FAO extends its support, advice in addressing COVID-19 outbreak

TEHRAN, Mar. 03 (MNA) – Since late December 2019, after the first case of COVID-19 was confirmed in China, as of today, the virus has spread to 66 other countries across the world.

Besides its direct impact on human health, this outbreak has raised serious questions on the impact of the new coronavirus epidemic on food safety, agriculture supply, and demand. However, expert's opinions on this matter remain very cautious and therefore, assessing the COVID-19 outbreak’s impact on the food and agriculture sector is premature and only speculative at this stage. 
While imposing restrictions on the movement of people have been considered by some countries in order to limit the spread of a disease, they can have significant socio-economic repercussions on people's livelihoods, specifically on the most vulnerable groups. Such measures also can partially disrupt market chains. 

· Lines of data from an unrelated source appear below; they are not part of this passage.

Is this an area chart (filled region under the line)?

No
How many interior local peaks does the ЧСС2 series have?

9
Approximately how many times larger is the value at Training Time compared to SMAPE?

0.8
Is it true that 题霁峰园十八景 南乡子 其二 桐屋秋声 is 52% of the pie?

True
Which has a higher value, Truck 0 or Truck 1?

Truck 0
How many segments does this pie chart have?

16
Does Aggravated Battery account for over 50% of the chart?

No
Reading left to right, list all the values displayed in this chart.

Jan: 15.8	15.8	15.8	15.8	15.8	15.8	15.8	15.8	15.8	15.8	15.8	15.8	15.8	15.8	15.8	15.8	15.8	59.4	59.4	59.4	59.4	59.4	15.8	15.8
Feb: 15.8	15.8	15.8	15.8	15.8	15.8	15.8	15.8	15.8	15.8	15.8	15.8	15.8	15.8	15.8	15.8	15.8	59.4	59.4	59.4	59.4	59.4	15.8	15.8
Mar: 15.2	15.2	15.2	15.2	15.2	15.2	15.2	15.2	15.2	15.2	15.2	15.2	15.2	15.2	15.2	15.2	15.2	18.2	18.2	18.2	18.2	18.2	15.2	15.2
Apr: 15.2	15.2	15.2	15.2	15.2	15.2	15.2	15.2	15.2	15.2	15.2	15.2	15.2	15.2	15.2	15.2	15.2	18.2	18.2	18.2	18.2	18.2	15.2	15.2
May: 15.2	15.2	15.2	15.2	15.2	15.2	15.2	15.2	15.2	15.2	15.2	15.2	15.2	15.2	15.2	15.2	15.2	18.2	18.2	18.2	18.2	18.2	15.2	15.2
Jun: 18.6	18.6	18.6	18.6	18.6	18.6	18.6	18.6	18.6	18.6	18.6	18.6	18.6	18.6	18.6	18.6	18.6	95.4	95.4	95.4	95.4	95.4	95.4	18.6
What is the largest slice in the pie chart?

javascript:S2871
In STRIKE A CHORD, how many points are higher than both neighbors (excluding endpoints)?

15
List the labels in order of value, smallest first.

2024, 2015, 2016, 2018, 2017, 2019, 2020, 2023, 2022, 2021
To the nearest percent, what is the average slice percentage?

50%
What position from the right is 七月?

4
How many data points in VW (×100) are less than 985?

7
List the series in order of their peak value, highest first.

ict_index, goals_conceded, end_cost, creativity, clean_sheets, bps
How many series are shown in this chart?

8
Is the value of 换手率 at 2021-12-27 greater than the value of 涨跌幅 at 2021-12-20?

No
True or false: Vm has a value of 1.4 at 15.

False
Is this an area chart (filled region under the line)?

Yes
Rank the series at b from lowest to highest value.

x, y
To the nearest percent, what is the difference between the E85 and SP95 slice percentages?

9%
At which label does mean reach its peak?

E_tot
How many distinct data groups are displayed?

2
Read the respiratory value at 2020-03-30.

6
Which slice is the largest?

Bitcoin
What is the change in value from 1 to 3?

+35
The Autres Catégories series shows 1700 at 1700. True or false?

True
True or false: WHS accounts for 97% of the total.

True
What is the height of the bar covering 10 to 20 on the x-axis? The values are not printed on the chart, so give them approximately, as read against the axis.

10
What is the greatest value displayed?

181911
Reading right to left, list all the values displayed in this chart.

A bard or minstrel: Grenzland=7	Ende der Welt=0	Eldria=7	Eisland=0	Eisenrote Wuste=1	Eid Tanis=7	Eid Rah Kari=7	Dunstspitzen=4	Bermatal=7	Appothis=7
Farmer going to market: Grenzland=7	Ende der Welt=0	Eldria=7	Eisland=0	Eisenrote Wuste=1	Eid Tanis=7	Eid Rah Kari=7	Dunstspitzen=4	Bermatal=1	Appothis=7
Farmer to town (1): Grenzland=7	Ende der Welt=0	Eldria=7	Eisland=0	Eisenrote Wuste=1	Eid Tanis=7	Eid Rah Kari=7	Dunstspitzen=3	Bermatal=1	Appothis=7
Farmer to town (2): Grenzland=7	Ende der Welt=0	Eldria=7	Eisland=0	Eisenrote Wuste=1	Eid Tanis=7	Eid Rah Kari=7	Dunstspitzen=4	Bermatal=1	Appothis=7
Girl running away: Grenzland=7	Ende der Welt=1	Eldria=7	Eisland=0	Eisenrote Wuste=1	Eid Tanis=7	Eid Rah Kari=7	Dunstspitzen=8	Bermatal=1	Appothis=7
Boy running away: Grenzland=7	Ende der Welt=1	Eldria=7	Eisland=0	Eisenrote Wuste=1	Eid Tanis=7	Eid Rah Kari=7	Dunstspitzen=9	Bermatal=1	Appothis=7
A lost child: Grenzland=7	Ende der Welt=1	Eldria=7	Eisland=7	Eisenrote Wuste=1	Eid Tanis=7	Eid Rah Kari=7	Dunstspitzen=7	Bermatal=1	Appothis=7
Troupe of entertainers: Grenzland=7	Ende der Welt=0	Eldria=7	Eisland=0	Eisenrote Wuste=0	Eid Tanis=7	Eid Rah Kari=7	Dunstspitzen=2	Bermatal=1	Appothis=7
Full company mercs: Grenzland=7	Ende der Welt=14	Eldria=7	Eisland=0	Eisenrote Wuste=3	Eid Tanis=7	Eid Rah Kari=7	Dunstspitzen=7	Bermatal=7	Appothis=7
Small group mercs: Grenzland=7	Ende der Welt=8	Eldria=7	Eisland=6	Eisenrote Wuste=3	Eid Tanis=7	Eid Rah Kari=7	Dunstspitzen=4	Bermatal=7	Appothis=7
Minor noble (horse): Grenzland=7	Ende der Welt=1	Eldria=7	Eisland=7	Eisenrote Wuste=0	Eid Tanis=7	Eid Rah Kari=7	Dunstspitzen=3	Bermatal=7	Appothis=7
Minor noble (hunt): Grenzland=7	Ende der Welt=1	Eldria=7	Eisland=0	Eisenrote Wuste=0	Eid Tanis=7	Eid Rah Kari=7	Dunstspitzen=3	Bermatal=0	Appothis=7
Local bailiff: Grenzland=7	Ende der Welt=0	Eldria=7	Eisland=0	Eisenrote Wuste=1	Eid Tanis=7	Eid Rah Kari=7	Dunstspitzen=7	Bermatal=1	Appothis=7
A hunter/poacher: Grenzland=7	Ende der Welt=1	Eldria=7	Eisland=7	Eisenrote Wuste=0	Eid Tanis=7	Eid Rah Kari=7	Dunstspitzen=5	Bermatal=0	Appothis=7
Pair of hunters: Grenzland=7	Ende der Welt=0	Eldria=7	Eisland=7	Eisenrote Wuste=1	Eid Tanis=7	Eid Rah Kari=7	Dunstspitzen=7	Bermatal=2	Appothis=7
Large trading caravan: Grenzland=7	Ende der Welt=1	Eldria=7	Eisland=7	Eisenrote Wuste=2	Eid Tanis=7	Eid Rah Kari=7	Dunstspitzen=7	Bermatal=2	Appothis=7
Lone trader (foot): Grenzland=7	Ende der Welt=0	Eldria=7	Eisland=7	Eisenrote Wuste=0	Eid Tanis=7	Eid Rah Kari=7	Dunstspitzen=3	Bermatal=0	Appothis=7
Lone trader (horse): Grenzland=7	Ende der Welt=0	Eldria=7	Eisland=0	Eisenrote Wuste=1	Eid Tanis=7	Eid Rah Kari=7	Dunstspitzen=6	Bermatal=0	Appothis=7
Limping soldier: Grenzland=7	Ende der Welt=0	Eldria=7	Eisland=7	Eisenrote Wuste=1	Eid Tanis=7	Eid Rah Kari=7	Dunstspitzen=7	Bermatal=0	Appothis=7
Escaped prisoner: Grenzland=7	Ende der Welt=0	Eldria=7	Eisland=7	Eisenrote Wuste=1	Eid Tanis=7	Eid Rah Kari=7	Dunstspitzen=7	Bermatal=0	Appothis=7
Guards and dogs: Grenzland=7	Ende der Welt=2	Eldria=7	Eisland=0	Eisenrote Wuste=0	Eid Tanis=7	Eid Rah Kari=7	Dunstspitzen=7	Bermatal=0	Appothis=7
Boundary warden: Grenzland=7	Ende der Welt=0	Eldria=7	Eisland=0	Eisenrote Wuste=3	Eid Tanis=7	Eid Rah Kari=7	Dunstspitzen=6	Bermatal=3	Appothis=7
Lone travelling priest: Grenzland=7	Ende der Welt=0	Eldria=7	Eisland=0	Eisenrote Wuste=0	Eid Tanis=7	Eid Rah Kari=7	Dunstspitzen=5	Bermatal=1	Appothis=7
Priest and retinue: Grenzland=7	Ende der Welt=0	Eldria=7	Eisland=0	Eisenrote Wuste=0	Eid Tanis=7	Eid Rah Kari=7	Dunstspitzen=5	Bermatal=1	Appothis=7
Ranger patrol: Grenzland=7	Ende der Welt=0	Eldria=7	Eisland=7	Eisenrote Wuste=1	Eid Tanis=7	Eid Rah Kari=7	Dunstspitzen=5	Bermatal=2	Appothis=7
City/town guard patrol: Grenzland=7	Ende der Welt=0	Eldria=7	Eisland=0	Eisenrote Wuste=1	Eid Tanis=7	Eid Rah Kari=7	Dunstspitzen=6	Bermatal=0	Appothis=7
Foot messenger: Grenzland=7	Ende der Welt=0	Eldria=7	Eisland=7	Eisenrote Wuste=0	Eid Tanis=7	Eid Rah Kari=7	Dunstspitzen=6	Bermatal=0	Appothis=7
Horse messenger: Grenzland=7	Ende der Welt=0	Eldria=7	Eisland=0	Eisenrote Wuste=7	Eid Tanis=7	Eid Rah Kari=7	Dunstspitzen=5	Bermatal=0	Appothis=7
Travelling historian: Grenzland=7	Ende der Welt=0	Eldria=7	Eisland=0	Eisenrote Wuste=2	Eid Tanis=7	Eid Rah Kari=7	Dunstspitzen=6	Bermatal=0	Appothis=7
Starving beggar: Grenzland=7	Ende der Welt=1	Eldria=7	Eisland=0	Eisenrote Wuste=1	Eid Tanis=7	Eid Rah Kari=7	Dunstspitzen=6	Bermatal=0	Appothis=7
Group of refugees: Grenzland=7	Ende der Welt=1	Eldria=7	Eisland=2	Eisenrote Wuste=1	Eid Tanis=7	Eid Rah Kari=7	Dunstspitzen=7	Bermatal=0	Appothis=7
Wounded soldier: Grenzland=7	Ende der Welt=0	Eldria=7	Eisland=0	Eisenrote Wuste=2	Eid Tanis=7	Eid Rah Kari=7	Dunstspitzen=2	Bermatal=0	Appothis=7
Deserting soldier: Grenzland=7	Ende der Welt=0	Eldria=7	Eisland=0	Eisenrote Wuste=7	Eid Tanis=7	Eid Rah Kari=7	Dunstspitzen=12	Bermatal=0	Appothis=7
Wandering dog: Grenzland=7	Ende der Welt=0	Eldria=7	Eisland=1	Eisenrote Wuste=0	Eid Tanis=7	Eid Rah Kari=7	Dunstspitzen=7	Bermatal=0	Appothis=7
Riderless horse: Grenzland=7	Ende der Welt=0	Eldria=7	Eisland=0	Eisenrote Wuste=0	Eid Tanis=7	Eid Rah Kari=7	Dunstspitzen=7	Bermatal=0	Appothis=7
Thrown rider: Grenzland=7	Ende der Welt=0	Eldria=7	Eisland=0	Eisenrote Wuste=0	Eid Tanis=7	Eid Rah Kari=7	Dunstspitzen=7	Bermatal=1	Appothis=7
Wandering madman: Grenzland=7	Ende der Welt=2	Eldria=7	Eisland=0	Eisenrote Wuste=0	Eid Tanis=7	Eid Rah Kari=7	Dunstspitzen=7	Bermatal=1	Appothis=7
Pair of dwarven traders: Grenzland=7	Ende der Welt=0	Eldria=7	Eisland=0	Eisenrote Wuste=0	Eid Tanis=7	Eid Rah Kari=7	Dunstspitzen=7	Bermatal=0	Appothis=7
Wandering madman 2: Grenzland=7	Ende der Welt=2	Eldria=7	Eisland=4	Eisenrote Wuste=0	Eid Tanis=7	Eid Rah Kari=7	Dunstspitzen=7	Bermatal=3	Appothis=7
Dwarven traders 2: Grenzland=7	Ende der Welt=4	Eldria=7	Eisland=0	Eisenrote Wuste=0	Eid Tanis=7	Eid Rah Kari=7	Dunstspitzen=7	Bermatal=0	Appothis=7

In this situation, FAO is working to measure the impact on smallholder farmer’s livelihood. FAO is also collaborating closely with its partners, including the World Health Organization (WHO), the World Organisation for Animal Health (OIE) and the Ministry of Agriculture and Rural Affairs of China, to assist in identifying the potential animal hosts of this virus. 
Considering the current COVID-19 outbreak, FAO strongly advises the public to take into account below points, specifically while dealing with meat and animal products:
-While the source of the current COVID-19 is likely of animal origin of the COVID-19, to date, the spread and development of the current human epidemic is due to human-to-human transmission. 
-Meat from healthy livestock that is cooked thoroughly remains safe to eat. 
-People should not handle, slaughter, dress, sell, prepare or consume meat that originates from wild animals or livestock that are sick or that have died from unknown causes. 
-Raw wild meat or uncooked dishes based on the blood of wild animals should not be consumed. These practices place people at high risk of contracting any number of infections. 
-Any unusual morbidity or mortality of animals should be reported to the animal health authorities.
FAO has been promoting increased awareness of zoonotic diseases (diseases transmissible between animals and humans). FAO also has a long history in reducing food-related risks, and in promoting healthy food production and consumption.